[抜粋テキスト]:

#####

YOUTUBE_API_VERSION = "v3"
youtube = build(YOUTUBE_API_SERVICE_NAME, YOUTUBE_API_VERSION, developerKey=api_key)

In [None]:
# 歌動画の関連動画の一覧を取得する
df_viewed_song = df_viewed[df_viewed['Label'] == 1]
video_ids = np.array(df_viewed_song['Id'])

# 既に存在するIDの場合は省略する
output_path = './output/'+month+'/related_ids.csv'
exists_prev = False
prev_ids = []
if os.path.exists(output_path):
    prev_df = pd.read_csv(output_path)
    prev_ids = np.array(prev_df['Id'])
    exists_prev = True

for video_id in video_ids:
    if video_id not in prev_ids:
        try:
            videos = youtube.search().list(
                part = 'id', 
                relatedToVideoId = video_id,
                order = 'relevance',
                type = 'video',
                maxResults = 50, 
            ).execute()

#####

[提供資料]:
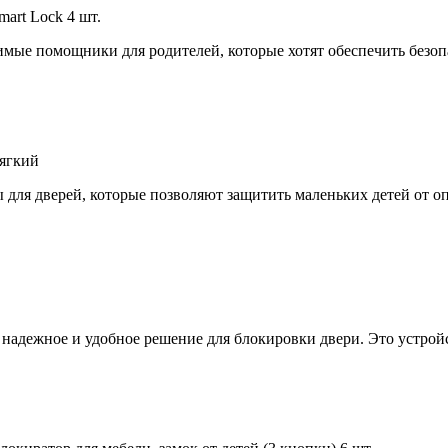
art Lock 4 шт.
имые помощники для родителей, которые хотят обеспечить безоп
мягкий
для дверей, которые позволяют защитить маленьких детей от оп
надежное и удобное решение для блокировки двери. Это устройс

#####

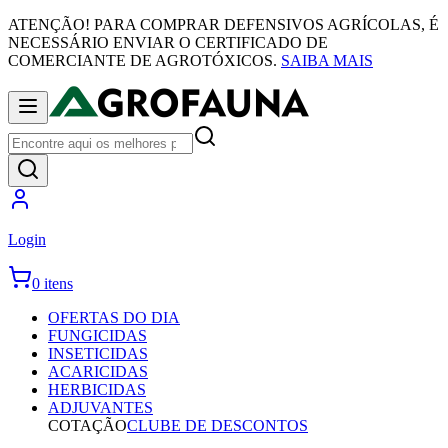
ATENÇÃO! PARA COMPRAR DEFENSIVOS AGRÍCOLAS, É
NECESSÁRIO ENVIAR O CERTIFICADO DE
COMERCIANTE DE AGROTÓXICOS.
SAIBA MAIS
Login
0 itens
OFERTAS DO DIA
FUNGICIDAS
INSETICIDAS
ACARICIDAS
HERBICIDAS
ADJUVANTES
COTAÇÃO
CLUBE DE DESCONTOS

#####

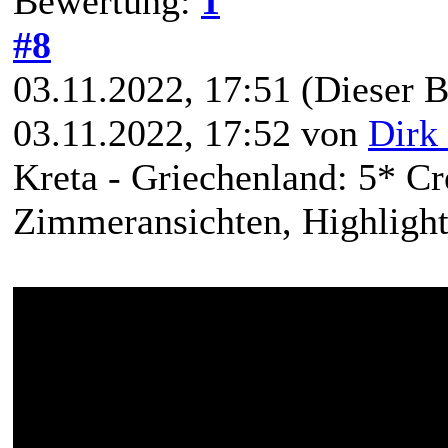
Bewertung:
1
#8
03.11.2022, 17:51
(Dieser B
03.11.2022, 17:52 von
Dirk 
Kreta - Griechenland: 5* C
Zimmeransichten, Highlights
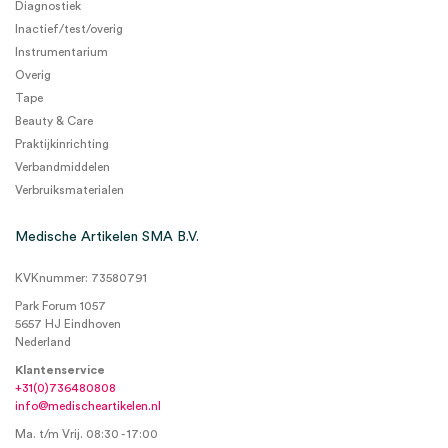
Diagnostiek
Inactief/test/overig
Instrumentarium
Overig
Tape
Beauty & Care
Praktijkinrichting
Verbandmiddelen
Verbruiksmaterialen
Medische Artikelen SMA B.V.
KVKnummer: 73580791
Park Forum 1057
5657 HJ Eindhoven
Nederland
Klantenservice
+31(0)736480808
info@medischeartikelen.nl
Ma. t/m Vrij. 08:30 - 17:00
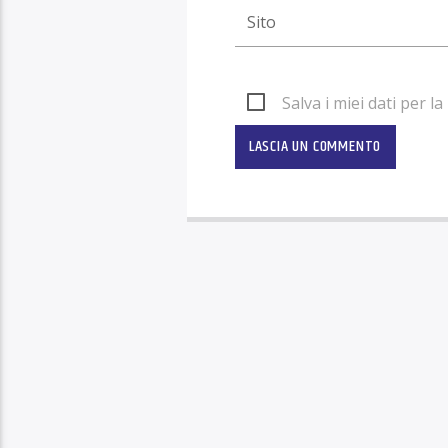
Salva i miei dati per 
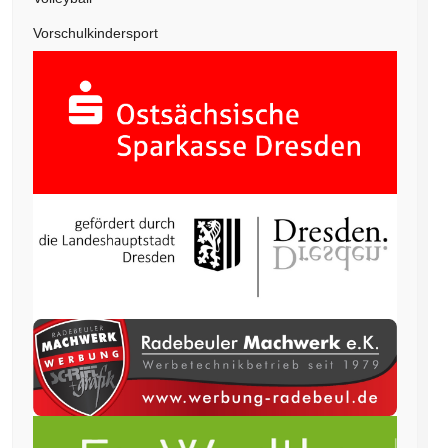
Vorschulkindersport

#####

[課題一覧]:
1. 次の(a)〜(c)がそれぞれ抜粋テキストの内容と合っているかを「はい」か「いいえ」で答え、判断の決め手となる箇所をそのまま引用してください。
(a) 関連動画の検索では、一度に取得する結果の最大数が50に指定されている。
(b) 検索結果は日付順に並べるよう指定されている。
(c) Label の値が1の行だけが対象の動画として取り出されている。
2. 抜粋テキストのうち「# 既に存在するIDの場合は省略する」と「prev_ids = np.array(prev_df['Id'])」の間を、両端の語句も含めて一字一句そのまま書き写すこと。
資料は抜粋テキストとは別の出典によるものである。

[各課題の解答]:
1.
(a) はい。「maxResults = 50」
(b) いいえ。「order = 'relevance'」
(c) はい。「df_viewed[df_viewed['Label'] == 1]」

2.
# 既に存在するIDの場合は省略する
output_path = './output/'+month+'/related_ids.csv'
exists_prev = False
prev_ids = []
if os.path.exists(output_path):
    prev_df = pd.read_csv(output_path)
    prev_ids = np.array(prev_df['Id'])